Assignment. Print the section of the Shiffah Formation passage between "Point counting of" and "(e.g. Liu, 2001).", inclusive, copying it word for word.

Given passage.
------------------------------------

For trace elements and rare earth element analysis, ca. 50 mg of clastic powder was leached in 2 ml HF and 0.5 ml HNO₃ at 150°C for 24 h. These were subsequently leached by 0.25 ml HClO₄ and samples were then dried at 150°C. Then 1 ml HNO₃ and 1 ml H₂O were added at 120°C for 12 h. The aqueous phases were finally diluted with H₂O and analyzed by Inductively Coupled Plasma Mass Spectrometer (ICP-MS) (e.g. Alsalem et al., 2021; Murray et al., 1992). During the testing process, international reference standards, including BCR-2 and BGM-2, are used. Rare earth element (REE) data were normalized to ‘chondrite’ (Taylor and McLennan, 1985), with normalized values expressed as (REE)_SN. The REEs were subdivided by atomic number into two fractions: (i) light REE (LREE), consisting of La, Ce, Pr, Nd, Sm, and Eu; and (ii) heavy REE (HREE), containing Gd, Tb, Dy, Ho, Er, Tm, Yb, and Lu. Eu anomalies were quantified as (Eu/Eu*)_SN= (Eu/(Sm²× Tb)^1/3)_SN (Lawrence et al., 2006).

Porosity–permeability

Point counting of porosity was performed by the Adobe Photoshop quantification method. Detailed methods could be observed in Zhang et al. (2014b). For porosity and permeability analyses, cylindrical rock samples with a drilling diameter of 2.5 cm are subjected to an oil-washing process followed by drying. Dry core plugs were then analyzed by a high-pressure gas permeameter/porosimeter for porosity and permeability. Quantitative statistics on the numbers, inclination angle, and properties of fractures were also performed based on the Formation Micro-Imaging (FMI) logging system (e.g. Liu, 2001).

Results

Petrography

In the Cambrian–Ordovician Shiffah Formation, the lithology is predominantly composed of sandstone (Figure 4(A)), with minor siltstone and shale, locally interbedded with limestone and dolomite. In sandstone, quartz content generally reaches up to 97%, with small amounts of lithic fragments. The sandstone shows moderate to well sorting, moderate cementation, and grain-to-grain contact. Diagenetic minerals consist of pyrite, chlorite, and kaolinite clay minerals. Fossils such as Saharidia fragile and Celtiberium geminum are shown here. The studied formation is characterized by slump structures and wave ripple cross-bedding. The Shiffah Formation has a thickness ranging from 24 to 1655 m, with a thick–thin–thick trend from west to east in the Western Desert (Figure 1). This formation shows an unconformable contact with the underlying Precambrian basement (Figure 2).

Figure 4.

------------------------------------

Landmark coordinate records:

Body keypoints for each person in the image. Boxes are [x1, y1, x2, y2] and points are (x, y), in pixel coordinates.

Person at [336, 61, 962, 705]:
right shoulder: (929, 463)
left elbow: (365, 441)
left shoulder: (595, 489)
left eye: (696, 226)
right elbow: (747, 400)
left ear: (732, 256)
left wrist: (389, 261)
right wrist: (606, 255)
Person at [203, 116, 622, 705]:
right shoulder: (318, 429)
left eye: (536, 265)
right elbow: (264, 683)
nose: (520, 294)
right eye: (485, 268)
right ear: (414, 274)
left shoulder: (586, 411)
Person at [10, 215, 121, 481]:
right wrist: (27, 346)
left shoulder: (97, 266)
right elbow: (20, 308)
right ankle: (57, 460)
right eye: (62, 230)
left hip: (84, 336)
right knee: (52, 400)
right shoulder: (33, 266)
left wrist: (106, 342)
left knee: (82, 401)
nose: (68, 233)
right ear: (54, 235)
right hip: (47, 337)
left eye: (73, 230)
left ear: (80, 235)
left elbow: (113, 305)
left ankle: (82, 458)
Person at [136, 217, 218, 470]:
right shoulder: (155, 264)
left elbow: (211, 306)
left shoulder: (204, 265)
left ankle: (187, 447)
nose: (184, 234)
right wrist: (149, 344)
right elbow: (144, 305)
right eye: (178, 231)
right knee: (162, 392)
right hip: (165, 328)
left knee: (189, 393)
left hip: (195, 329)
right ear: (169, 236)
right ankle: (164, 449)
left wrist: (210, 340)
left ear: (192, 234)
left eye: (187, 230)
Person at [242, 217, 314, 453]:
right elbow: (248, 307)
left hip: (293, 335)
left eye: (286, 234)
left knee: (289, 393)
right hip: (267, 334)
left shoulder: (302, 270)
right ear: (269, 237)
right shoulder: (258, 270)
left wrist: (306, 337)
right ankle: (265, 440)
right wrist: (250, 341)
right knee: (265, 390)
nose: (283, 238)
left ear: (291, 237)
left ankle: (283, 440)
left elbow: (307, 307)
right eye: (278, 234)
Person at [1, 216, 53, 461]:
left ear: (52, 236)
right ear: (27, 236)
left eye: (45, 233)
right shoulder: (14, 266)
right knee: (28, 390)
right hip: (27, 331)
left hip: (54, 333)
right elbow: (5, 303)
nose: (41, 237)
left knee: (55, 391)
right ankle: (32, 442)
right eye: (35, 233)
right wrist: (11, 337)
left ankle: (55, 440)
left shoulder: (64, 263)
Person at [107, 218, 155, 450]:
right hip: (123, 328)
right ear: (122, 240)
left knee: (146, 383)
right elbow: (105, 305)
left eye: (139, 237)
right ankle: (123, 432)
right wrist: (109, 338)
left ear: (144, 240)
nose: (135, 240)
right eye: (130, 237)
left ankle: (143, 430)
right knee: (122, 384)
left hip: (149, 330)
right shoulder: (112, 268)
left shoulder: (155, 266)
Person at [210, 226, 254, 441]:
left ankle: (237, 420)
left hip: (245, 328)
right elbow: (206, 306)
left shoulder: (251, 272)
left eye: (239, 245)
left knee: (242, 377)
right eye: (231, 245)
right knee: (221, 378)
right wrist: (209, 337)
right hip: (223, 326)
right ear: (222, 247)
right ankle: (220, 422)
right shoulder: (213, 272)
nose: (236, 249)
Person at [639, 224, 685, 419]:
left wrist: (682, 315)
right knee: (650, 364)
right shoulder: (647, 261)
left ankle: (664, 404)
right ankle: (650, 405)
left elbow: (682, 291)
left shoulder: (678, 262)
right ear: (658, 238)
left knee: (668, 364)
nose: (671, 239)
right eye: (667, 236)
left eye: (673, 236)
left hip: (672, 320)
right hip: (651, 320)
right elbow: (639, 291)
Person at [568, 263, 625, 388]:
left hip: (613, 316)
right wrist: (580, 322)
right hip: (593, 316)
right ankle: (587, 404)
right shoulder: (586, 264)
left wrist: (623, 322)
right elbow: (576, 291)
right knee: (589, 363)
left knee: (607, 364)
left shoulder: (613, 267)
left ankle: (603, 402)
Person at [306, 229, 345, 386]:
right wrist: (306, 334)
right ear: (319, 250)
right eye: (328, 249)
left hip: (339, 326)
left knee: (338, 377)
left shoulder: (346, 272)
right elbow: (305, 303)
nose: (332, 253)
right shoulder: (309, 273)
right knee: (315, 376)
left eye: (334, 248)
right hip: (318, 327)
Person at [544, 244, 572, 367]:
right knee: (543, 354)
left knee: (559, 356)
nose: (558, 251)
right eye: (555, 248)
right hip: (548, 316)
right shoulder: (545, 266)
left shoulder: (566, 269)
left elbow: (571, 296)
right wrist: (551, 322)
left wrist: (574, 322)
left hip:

------------------------------------

Response to the exercise.
Point counting of porosity was performed by the Adobe Photoshop quantification method. Detailed methods could be observed in Zhang et al. (2014b). For porosity and permeability analyses, cylindrical rock samples with a drilling diameter of 2.5 cm are subjected to an oil-washing process followed by drying. Dry core plugs were then analyzed by a high-pressure gas permeameter/porosimeter for porosity and permeability. Quantitative statistics on the numbers, inclination angle, and properties of fractures were also performed based on the Formation Micro-Imaging (FMI) logging system (e.g. Liu, 2001).